* **Given data**
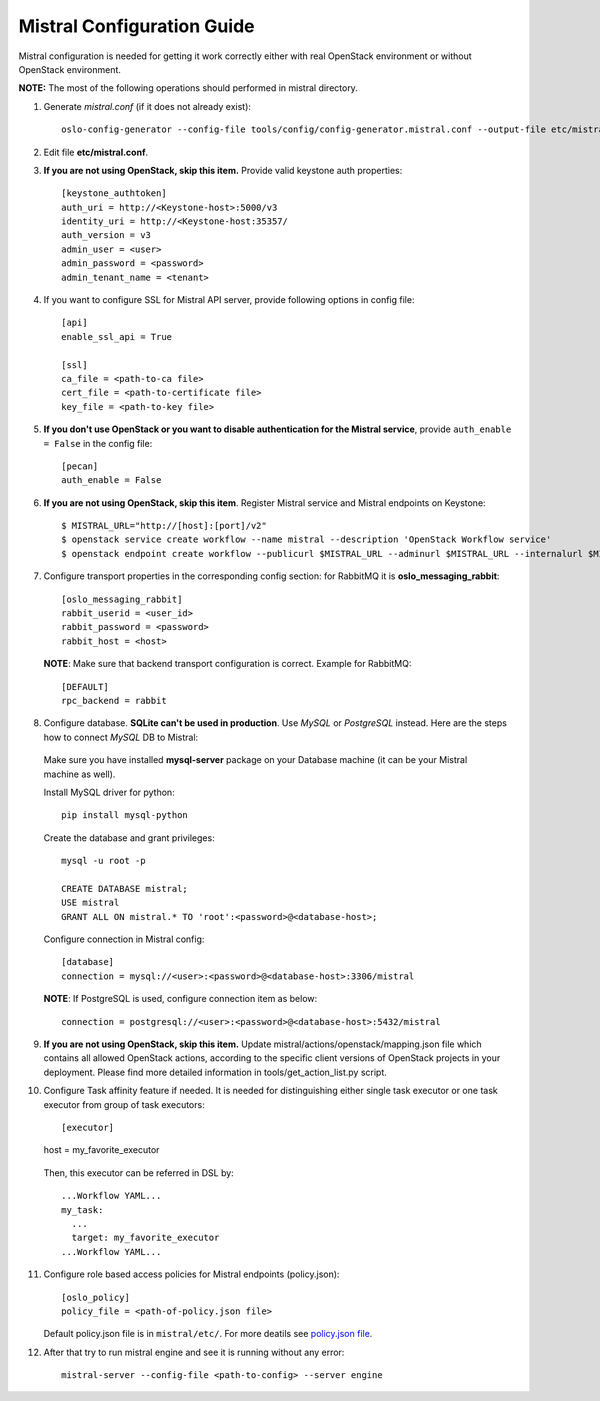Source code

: Mistral Configuration Guide
===========================

Mistral configuration is needed for getting it work correctly
either with real OpenStack environment or without OpenStack environment.

**NOTE:** The most of the following operations should performed in mistral directory.

1. Generate *mistral.conf* (if it does not already exist)::

    oslo-config-generator --config-file tools/config/config-generator.mistral.conf --output-file etc/mistral.conf

2. Edit file **etc/mistral.conf**.

3. **If you are not using OpenStack, skip this item.** Provide valid keystone auth properties::

    [keystone_authtoken]
    auth_uri = http://<Keystone-host>:5000/v3
    identity_uri = http://<Keystone-host:35357/
    auth_version = v3
    admin_user = <user>
    admin_password = <password>
    admin_tenant_name = <tenant>

4. If you want to configure SSL for Mistral API server, provide following options in config file::

    [api]
    enable_ssl_api = True

    [ssl]
    ca_file = <path-to-ca file>
    cert_file = <path-to-certificate file>
    key_file = <path-to-key file>

5. **If you don't use OpenStack or you want to disable authentication for the Mistral service**, provide ``auth_enable = False`` in the config file::

    [pecan]
    auth_enable = False

6. **If you are not using OpenStack, skip this item**. Register Mistral service and Mistral endpoints on Keystone::

    $ MISTRAL_URL="http://[host]:[port]/v2"
    $ openstack service create workflow --name mistral --description 'OpenStack Workflow service'
    $ openstack endpoint create workflow --publicurl $MISTRAL_URL --adminurl $MISTRAL_URL --internalurl $MISTRAL_URL

7. Configure transport properties in the corresponding config section: for RabbitMQ it is **oslo_messaging_rabbit**::

    [oslo_messaging_rabbit]
    rabbit_userid = <user_id>
    rabbit_password = <password>
    rabbit_host = <host>

 **NOTE**: Make sure that backend transport configuration is correct. Example for RabbitMQ::

    [DEFAULT]
    rpc_backend = rabbit

8. Configure database. **SQLite can't be used in production**. Use *MySQL* or *PostgreSQL* instead. Here are the steps how to connect *MySQL* DB to Mistral:

 Make sure you have installed **mysql-server** package on your Database machine (it can be your Mistral machine as well).

 Install MySQL driver for python::

    pip install mysql-python

 Create the database and grant privileges::

    mysql -u root -p

    CREATE DATABASE mistral;
    USE mistral
    GRANT ALL ON mistral.* TO 'root':<password>@<database-host>;

 Configure connection in Mistral config::

    [database]
    connection = mysql://<user>:<password>@<database-host>:3306/mistral

 **NOTE**: If PostgreSQL is used, configure connection item as below::

    connection = postgresql://<user>:<password>@<database-host>:5432/mistral

9. **If you are not using OpenStack, skip this item.** Update mistral/actions/openstack/mapping.json file which contains all allowed OpenStack actions, according to the specific client versions of OpenStack projects in your deployment. Please find more detailed information in tools/get_action_list.py script.

10. Configure Task affinity feature if needed. It is needed for distinguishing either single task executor or one task executor from group of task executors::

    [executor]
    host = my_favorite_executor

 Then, this executor can be referred in DSL by::

    ...Workflow YAML...
    my_task:
      ...
      target: my_favorite_executor
    ...Workflow YAML...

11. Configure role based access policies for Mistral endpoints (policy.json)::

     [oslo_policy]
     policy_file = <path-of-policy.json file>

    Default policy.json file is in ``mistral/etc/``. For more deatils see `policy.json file <http://docs.openstack.org/mitaka/config-reference/policy-json-file.html>`_.

12. After that try to run mistral engine and see it is running without any error::

     mistral-server --config-file <path-to-config> --server engine

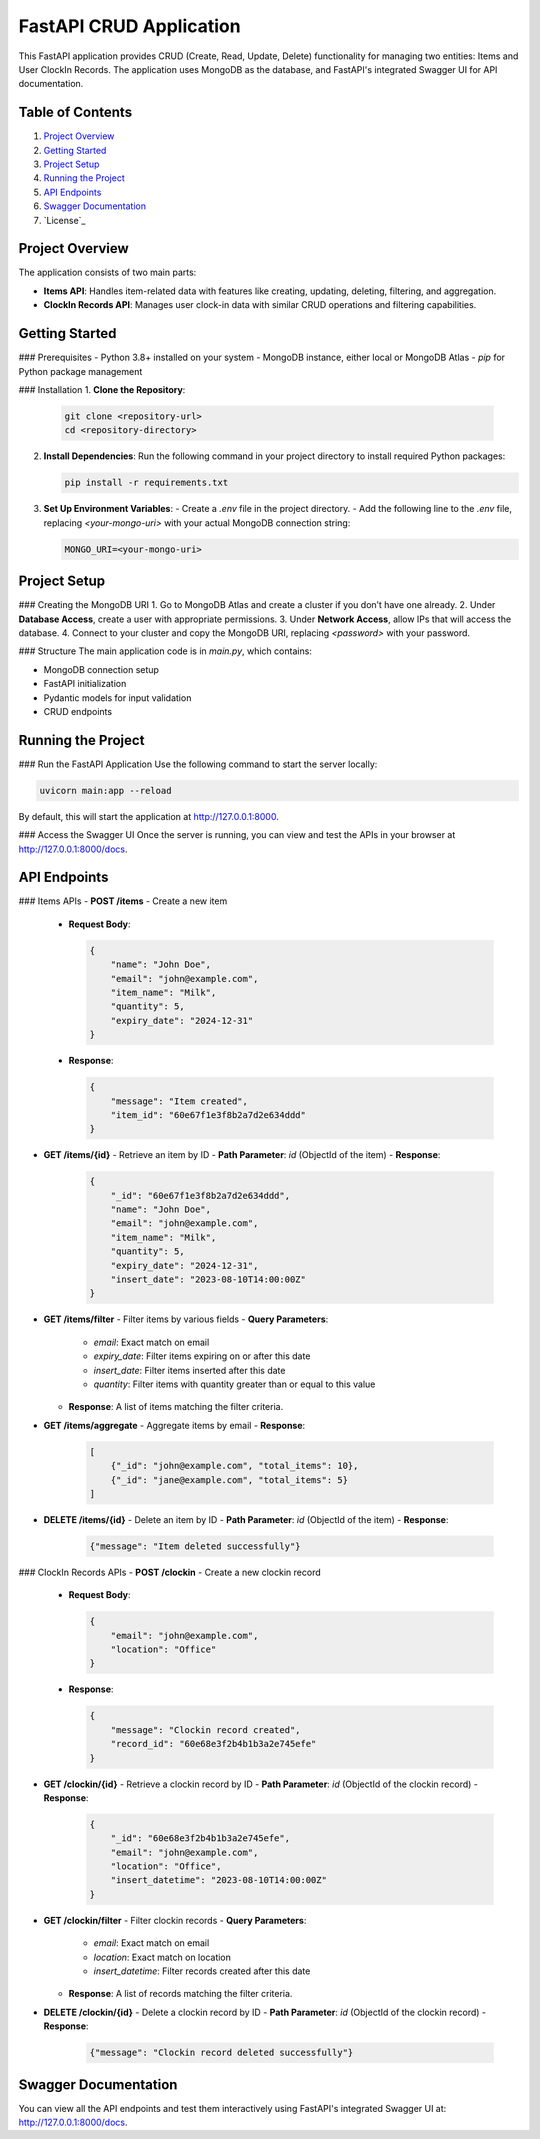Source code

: FastAPI CRUD Application
========================

This FastAPI application provides CRUD (Create, Read, Update, Delete) functionality for managing two entities: Items and User ClockIn Records. The application uses MongoDB as the database, and FastAPI's integrated Swagger UI for API documentation.

Table of Contents
-----------------
1. `Project Overview`_
2. `Getting Started`_
3. `Project Setup`_
4. `Running the Project`_
5. `API Endpoints`_
6. `Swagger Documentation`_
7. `License`_

Project Overview
----------------
The application consists of two main parts:

- **Items API**: Handles item-related data with features like creating, updating, deleting, filtering, and aggregation.
- **ClockIn Records API**: Manages user clock-in data with similar CRUD operations and filtering capabilities.

Getting Started
---------------
### Prerequisites
- Python 3.8+ installed on your system
- MongoDB instance, either local or MongoDB Atlas
- `pip` for Python package management

### Installation
1. **Clone the Repository**:

   .. code-block:: bash

      git clone <repository-url>
      cd <repository-directory>

2. **Install Dependencies**:
   Run the following command in your project directory to install required Python packages:

   .. code-block:: bash

      pip install -r requirements.txt

3. **Set Up Environment Variables**:
   - Create a `.env` file in the project directory.
   - Add the following line to the `.env` file, replacing `<your-mongo-uri>` with your actual MongoDB connection string:

   .. code-block:: text

      MONGO_URI=<your-mongo-uri>

Project Setup
-------------
### Creating the MongoDB URI
1. Go to MongoDB Atlas and create a cluster if you don’t have one already.
2. Under **Database Access**, create a user with appropriate permissions.
3. Under **Network Access**, allow IPs that will access the database.
4. Connect to your cluster and copy the MongoDB URI, replacing `<password>` with your password.

### Structure
The main application code is in `main.py`, which contains:

- MongoDB connection setup
- FastAPI initialization
- Pydantic models for input validation
- CRUD endpoints

Running the Project
-------------------
### Run the FastAPI Application
Use the following command to start the server locally:

.. code-block:: bash

   uvicorn main:app --reload

By default, this will start the application at http://127.0.0.1:8000.

### Access the Swagger UI
Once the server is running, you can view and test the APIs in your browser at http://127.0.0.1:8000/docs.

API Endpoints
-------------
### Items APIs
- **POST /items** - Create a new item
  - **Request Body**:

    .. code-block:: json

       {
           "name": "John Doe",
           "email": "john@example.com",
           "item_name": "Milk",
           "quantity": 5,
           "expiry_date": "2024-12-31"
       }

  - **Response**:

    .. code-block:: json

       {
           "message": "Item created",
           "item_id": "60e67f1e3f8b2a7d2e634ddd"
       }

- **GET /items/{id}** - Retrieve an item by ID
  - **Path Parameter**: `id` (ObjectId of the item)
  - **Response**:

    .. code-block:: json

       {
           "_id": "60e67f1e3f8b2a7d2e634ddd",
           "name": "John Doe",
           "email": "john@example.com",
           "item_name": "Milk",
           "quantity": 5,
           "expiry_date": "2024-12-31",
           "insert_date": "2023-08-10T14:00:00Z"
       }

- **GET /items/filter** - Filter items by various fields
  - **Query Parameters**:
    - `email`: Exact match on email
    - `expiry_date`: Filter items expiring on or after this date
    - `insert_date`: Filter items inserted after this date
    - `quantity`: Filter items with quantity greater than or equal to this value
  - **Response**: A list of items matching the filter criteria.

- **GET /items/aggregate** - Aggregate items by email
  - **Response**:

    .. code-block:: json

       [
           {"_id": "john@example.com", "total_items": 10},
           {"_id": "jane@example.com", "total_items": 5}
       ]

- **DELETE /items/{id}** - Delete an item by ID
  - **Path Parameter**: `id` (ObjectId of the item)
  - **Response**:

    .. code-block:: json

       {"message": "Item deleted successfully"}

### ClockIn Records APIs
- **POST /clockin** - Create a new clockin record
  - **Request Body**:

    .. code-block:: json

       {
           "email": "john@example.com",
           "location": "Office"
       }

  - **Response**:

    .. code-block:: json

       {
           "message": "Clockin record created",
           "record_id": "60e68e3f2b4b1b3a2e745efe"
       }

- **GET /clockin/{id}** - Retrieve a clockin record by ID
  - **Path Parameter**: `id` (ObjectId of the clockin record)
  - **Response**:

    .. code-block:: json

       {
           "_id": "60e68e3f2b4b1b3a2e745efe",
           "email": "john@example.com",
           "location": "Office",
           "insert_datetime": "2023-08-10T14:00:00Z"
       }

- **GET /clockin/filter** - Filter clockin records
  - **Query Parameters**:
    - `email`: Exact match on email
    - `location`: Exact match on location
    - `insert_datetime`: Filter records created after this date
  - **Response**: A list of records matching the filter criteria.

- **DELETE /clockin/{id}** - Delete a clockin record by ID
  - **Path Parameter**: `id` (ObjectId of the clockin record)
  - **Response**:

    .. code-block:: json

       {"message": "Clockin record deleted successfully"}

Swagger Documentation
---------------------
You can view all the API endpoints and test them interactively using FastAPI's integrated Swagger UI at: http://127.0.0.1:8000/docs.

* **Problem**
Lines in the data containing the string "integrated" are to be counted; give that number alone.

* **Reply**
2